After reading From Babel to Knowledge: Data Mining Large Digital Collections, by Dan Cohen, the idea of creating narrow search engines rather than using broad ones such as Google search, seems brilliant. It was interesting to see how Cohen with the help of Google’s web search API was able to build a search engine that displayed classroom course material. He called it the Syllabus Finder. Cohen said, “I thought a search engine that could locate syllabi on any topic would be useful for professors planning their next course, for discovering the kinds of books and assignments being commonly assigned, and for understanding the state of instruction more broadly.” Assuming that professors would prefer to have their own search engine to look for class course work rather than web searching it, I couldn’t agree more with Dr. Cohen.
There are other similar search engines like Syllabus Finder. One of them being the TIME Magazine Corpus. The TIME Magazine Corpus has a record of all issues of TIME from 1923 – 2006 and allows users to search for words or phrases within all the text.
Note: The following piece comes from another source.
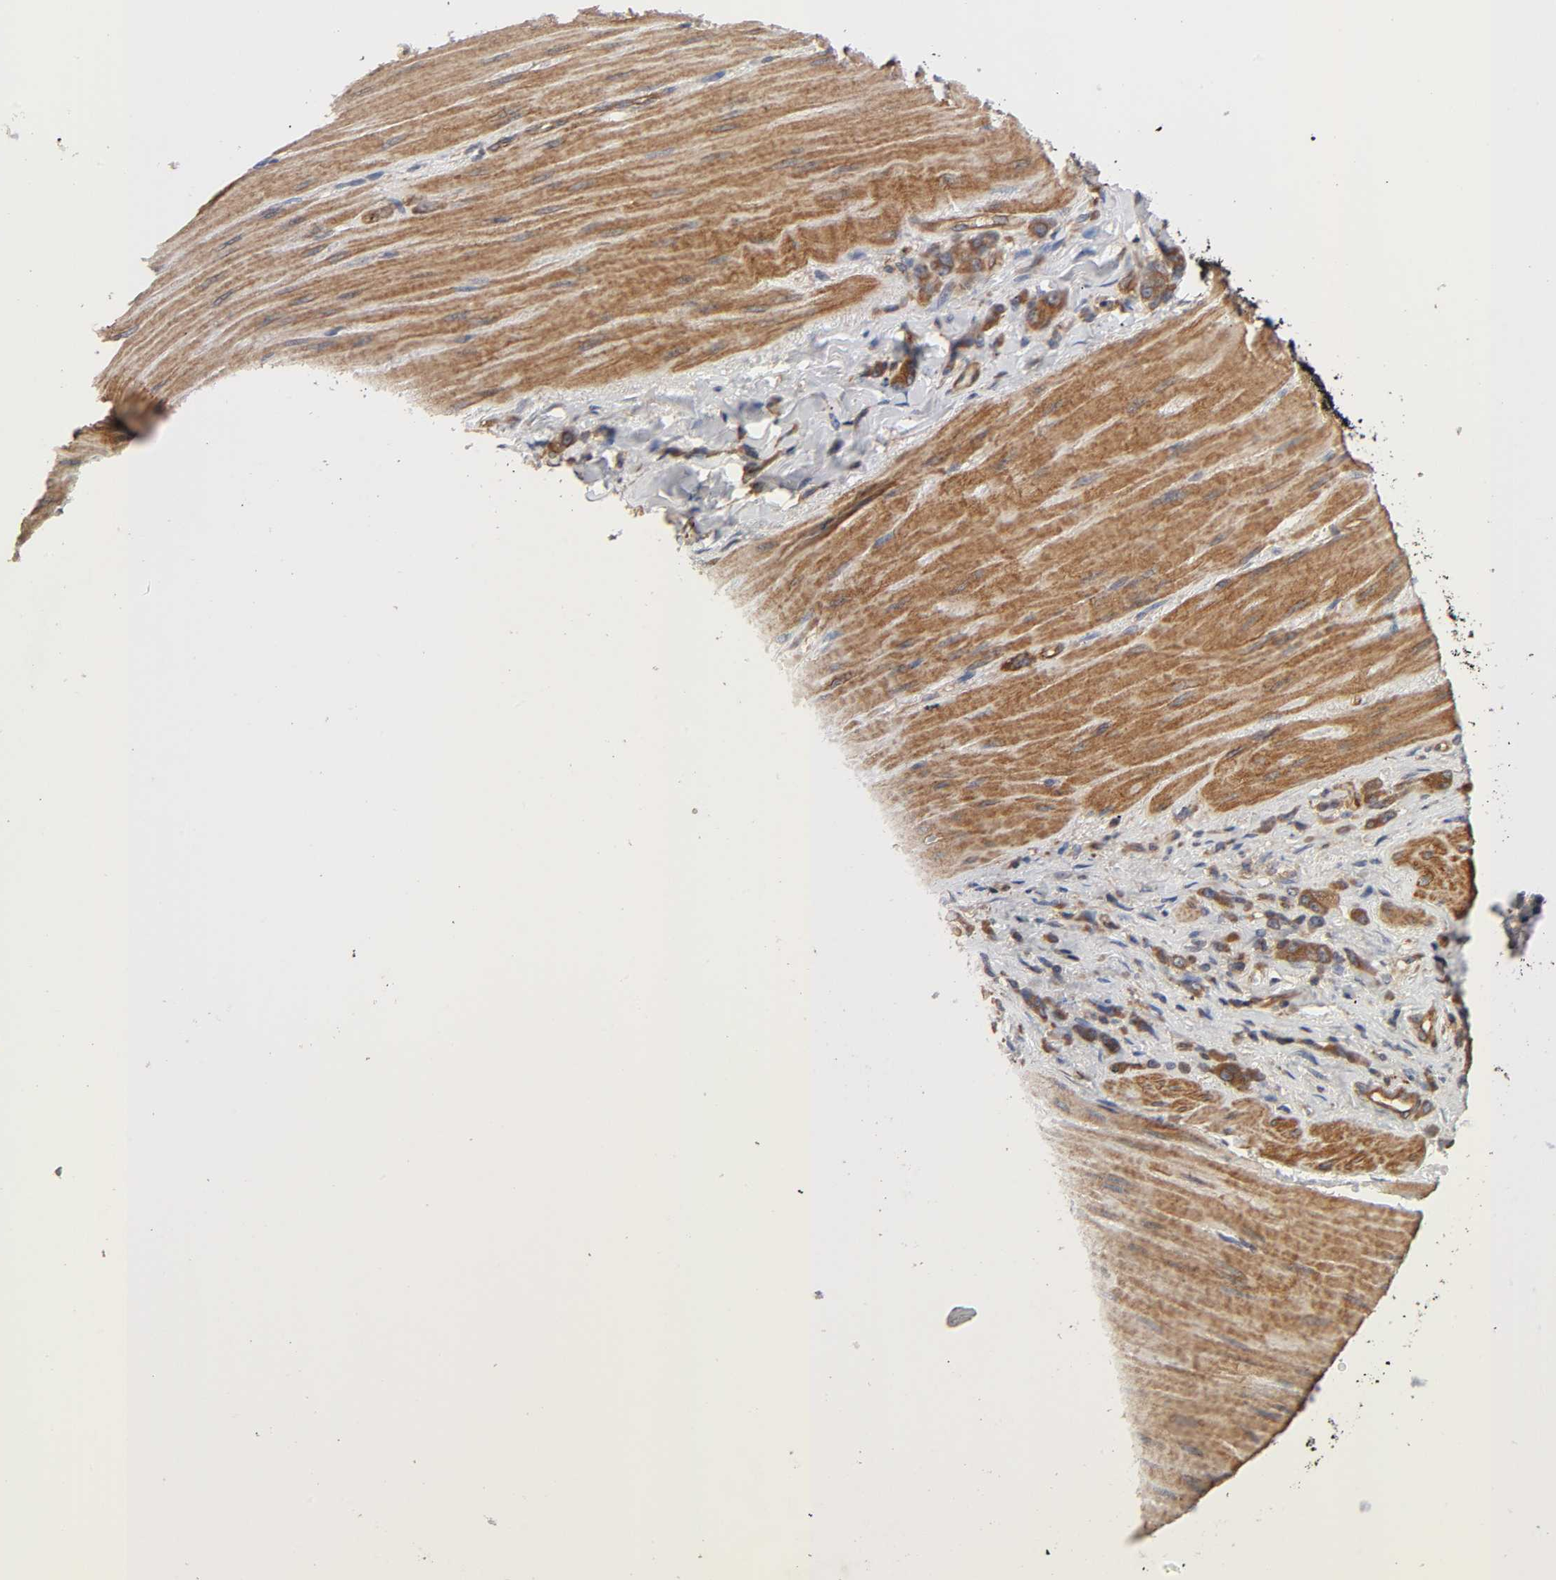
{"staining": {"intensity": "strong", "quantity": ">75%", "location": "cytoplasmic/membranous"}, "tissue": "stomach cancer", "cell_type": "Tumor cells", "image_type": "cancer", "snomed": [{"axis": "morphology", "description": "Normal tissue, NOS"}, {"axis": "morphology", "description": "Adenocarcinoma, NOS"}, {"axis": "topography", "description": "Stomach"}], "caption": "This histopathology image reveals IHC staining of human stomach cancer (adenocarcinoma), with high strong cytoplasmic/membranous positivity in about >75% of tumor cells.", "gene": "LAMTOR2", "patient": {"sex": "male", "age": 82}}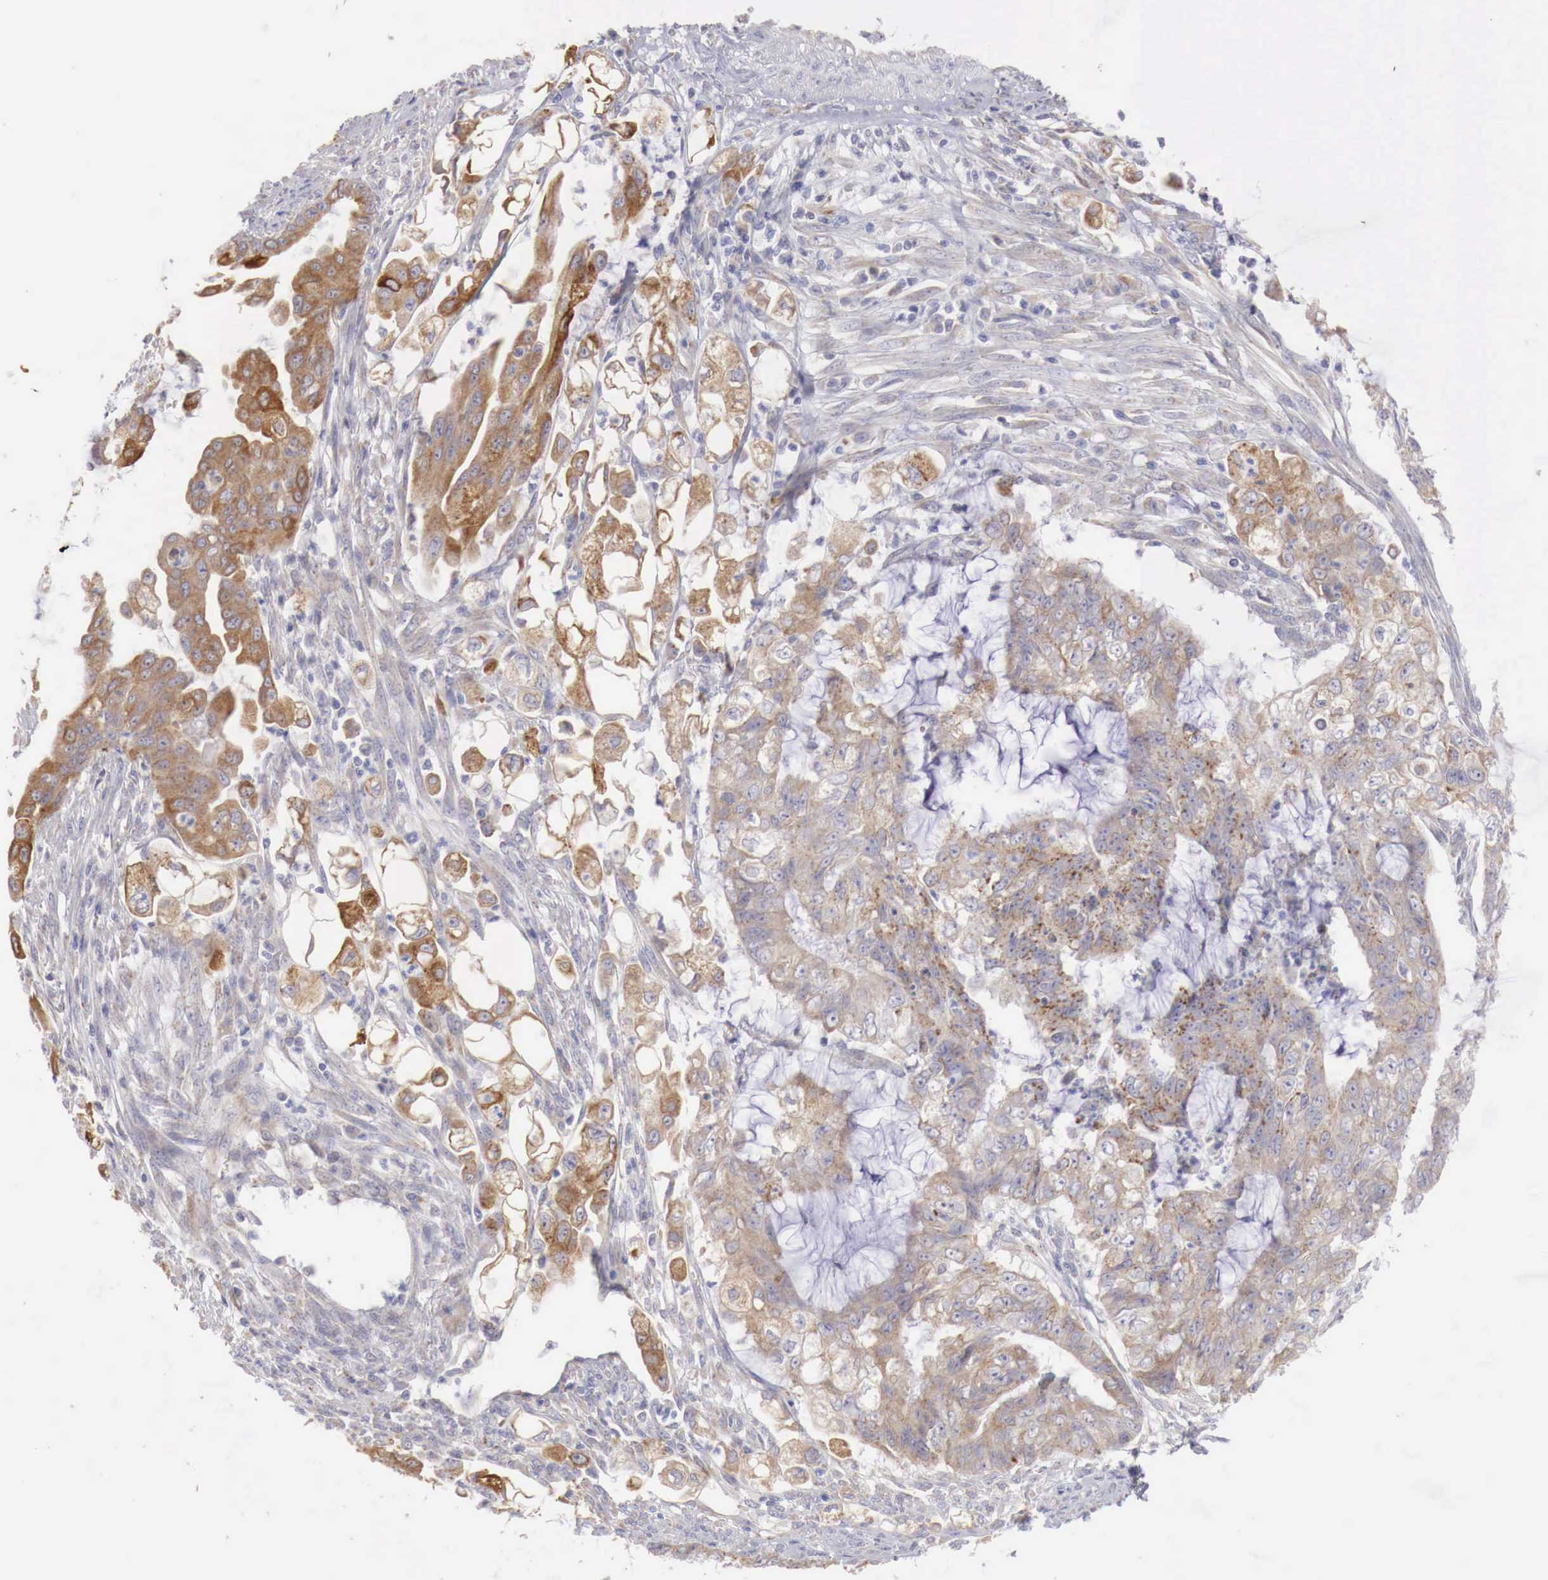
{"staining": {"intensity": "moderate", "quantity": ">75%", "location": "cytoplasmic/membranous"}, "tissue": "endometrial cancer", "cell_type": "Tumor cells", "image_type": "cancer", "snomed": [{"axis": "morphology", "description": "Adenocarcinoma, NOS"}, {"axis": "topography", "description": "Endometrium"}], "caption": "Endometrial adenocarcinoma stained for a protein (brown) displays moderate cytoplasmic/membranous positive expression in about >75% of tumor cells.", "gene": "NSDHL", "patient": {"sex": "female", "age": 75}}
Although I find the Magazine Corpus to not be very user-friendly, it can still get the job done. Rather than searching the the entire web for certain issues of TIME, this site can come in handy.
Another notable site is the Google books Ngram viewer, that let’s you search the use of certain words in books over a certain period of time. The site shows a line graph representation of the popularity of certain words and even let’s you compare more than one of them on the same graph. When putting in words such as ‘flavour’ and ‘flavor’ you can really see the comparison. The graph shows that the spelling of the word in old English (flavour) went down periodically while the current version of the word (flavor) has gone up.
I find these sites to be very useful, enabling people to search for topics within a narrower search group, rather than a broader search area such as the web.